Nach Einschätzung des Bundesverbandes freier Kfz-Händler dürfte die Ausweitung der Beweislastumkehr auf den Zeitraum von einem Jahr für eine nicht unbedeutende Anzahl von Händlern hauptursächlicher Faktor für die Notwendigkeit deutlicher Preiserhöhungen sein. Sollte sich diese Einschätzung als zutreffend erweisen, könnten sich die Kaufpreise für gebrauchte Kraftfahrzeuge in Zukunft deutlich erhöhen.

Nachbesserung, wo und wie oft?

Neu ist zudem, dass der Käufer zukünftig verpflichtet ist, die Kaufsache dem Verkäufer zum Zweck der Nacherfüllung zur Verfügung zu stellen. Im Gebrauchtwagenmarkt ist daher der Betriebssitz des Händlers der Erfüllungsort für Nachbesserungsarbeiten.

Der Gesetzgeber verabschiedet sich zudem von der 2-Versuche-Regelung beim Verbrauchsgüterkauf. Verbraucher sind zukünftig nicht mehr gehalten, dem Verkäufer im Regelfall zwei Nachbesserungsversuche für die Beseitigung eines Mangels einzuräumen.

Der Verbraucher ist nicht mehr gehalten, dem Verkäufer im Regelfall zwei Nachbesserungsversuche einzuräumen. Rücktritt und Schadensersatz können zukünftig auch schon dann geltend gemacht werden, wenn sich trotz der vom Unternehmer versuchten Nacherfüllung ein Mangel zeigt, also der erste Versuch der Nachbesserung fehlgeschlagen ist.

Abkürzung Verjährungsfrist für Sachmängel (Gewährleistungsfrist)

Wie bisher, kann auch in Zukunft die Verjährungsfrist für Mängelrechte (Gewährleistungsfrist) beim Gebrauchtwagenkauf auf ein Jahr abgekürzt werden. Allerdings ist dies nicht mehr in Allgemeinen Geschäftsbedingungen möglich.
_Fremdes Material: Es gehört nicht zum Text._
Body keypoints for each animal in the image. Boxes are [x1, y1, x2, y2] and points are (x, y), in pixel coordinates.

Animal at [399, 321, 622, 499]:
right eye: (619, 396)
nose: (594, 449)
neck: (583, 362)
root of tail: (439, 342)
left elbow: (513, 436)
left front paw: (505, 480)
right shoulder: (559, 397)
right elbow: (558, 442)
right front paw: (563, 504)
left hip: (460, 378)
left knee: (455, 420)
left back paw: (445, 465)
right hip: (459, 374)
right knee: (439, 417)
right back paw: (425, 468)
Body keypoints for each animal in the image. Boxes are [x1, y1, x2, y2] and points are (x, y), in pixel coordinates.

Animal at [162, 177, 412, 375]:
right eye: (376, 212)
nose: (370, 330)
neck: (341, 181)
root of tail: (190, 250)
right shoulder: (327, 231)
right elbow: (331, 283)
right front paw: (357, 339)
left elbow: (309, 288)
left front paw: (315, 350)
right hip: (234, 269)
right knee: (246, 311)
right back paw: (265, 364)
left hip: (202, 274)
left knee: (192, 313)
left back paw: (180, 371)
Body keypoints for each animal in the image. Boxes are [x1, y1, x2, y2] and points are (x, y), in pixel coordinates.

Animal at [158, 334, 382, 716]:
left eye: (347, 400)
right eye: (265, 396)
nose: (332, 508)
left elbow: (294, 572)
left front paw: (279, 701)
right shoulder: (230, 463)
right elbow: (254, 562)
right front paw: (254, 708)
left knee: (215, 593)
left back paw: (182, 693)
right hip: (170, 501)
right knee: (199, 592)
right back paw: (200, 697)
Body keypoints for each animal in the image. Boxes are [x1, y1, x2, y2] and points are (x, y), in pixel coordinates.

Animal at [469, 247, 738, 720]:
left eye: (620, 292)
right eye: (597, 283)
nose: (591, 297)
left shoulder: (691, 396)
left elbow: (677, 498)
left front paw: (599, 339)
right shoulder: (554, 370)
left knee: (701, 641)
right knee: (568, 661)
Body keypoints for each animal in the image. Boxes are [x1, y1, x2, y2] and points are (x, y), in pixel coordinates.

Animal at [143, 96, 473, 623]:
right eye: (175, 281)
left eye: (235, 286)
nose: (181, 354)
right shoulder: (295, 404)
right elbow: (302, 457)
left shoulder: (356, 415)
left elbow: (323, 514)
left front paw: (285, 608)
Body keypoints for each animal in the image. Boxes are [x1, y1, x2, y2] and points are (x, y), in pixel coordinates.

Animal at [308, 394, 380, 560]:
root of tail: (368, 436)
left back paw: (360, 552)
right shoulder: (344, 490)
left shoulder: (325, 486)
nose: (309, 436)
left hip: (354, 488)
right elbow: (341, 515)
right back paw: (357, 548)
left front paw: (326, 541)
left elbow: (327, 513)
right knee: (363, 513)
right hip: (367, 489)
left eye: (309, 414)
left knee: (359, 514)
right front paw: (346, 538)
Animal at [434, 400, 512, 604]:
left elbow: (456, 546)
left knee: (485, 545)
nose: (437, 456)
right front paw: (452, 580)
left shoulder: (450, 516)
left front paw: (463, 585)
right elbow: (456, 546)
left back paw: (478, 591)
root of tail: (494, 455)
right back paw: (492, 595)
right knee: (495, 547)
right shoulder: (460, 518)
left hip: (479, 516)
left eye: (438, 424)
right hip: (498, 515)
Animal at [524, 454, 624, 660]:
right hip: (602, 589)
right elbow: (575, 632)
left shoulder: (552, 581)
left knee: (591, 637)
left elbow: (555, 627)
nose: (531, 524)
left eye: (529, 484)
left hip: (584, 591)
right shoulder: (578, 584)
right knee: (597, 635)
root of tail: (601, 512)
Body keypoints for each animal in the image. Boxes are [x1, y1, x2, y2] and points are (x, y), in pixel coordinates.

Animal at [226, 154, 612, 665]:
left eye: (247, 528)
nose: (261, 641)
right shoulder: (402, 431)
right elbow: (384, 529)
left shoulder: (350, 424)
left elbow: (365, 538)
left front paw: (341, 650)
Wie im Falle der negativen Beschaffenheitsvereinbarung (siehe oben) ist es in Zukunft vielmehr erforderlich, dass der Verbraucher vor Unterzeichnung der verbindlichen Bestellung oder des Kaufvertrages, nach Möglichkeit auf einem separaten Beiblatt, vom Händler ausdrücklich darüber informiert wird, dass die gesetzliche Verjährungsfrist auf ein Jahr verkürzt wird und für welche Fälle dies nicht gilt.

Ausblick

Die neuen Regelungen gelten für Kaufverträge, die ab dem 01.01.2022 geschlossen werden. Das Kaufrecht passt sich dem Markt an, Verbraucherrechte werden gestärkt. Dies bringt neue Pflichten für Unternehmen, die einige Fragen aufwerfen.

In jedem Fall ist Händlern und Verkäufern zu raten, ihre Vertragsmuster und Allgemeinen Geschäftsbedingungen an die neuen Anforderungen anzupassen.